> [Provided data]:
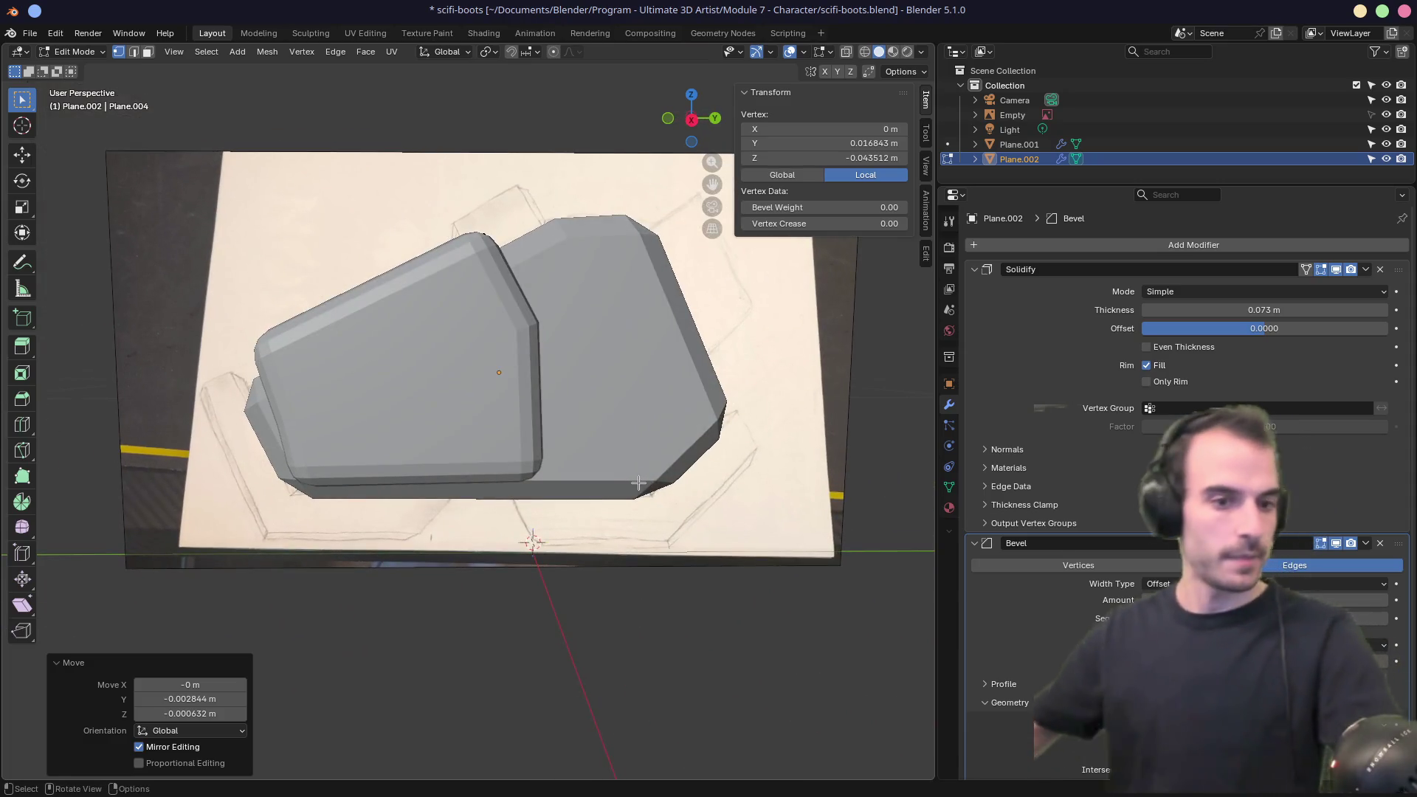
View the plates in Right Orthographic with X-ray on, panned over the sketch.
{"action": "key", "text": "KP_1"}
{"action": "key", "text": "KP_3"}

> [Required action]: Once the pictures are set aside, give the listing again word for word.

> [Response to this exercise]:
View the plates in Right Orthographic with X-ray on, panned over the sketch.
{"action": "key", "text": "KP_1"}
{"action": "key", "text": "KP_3"}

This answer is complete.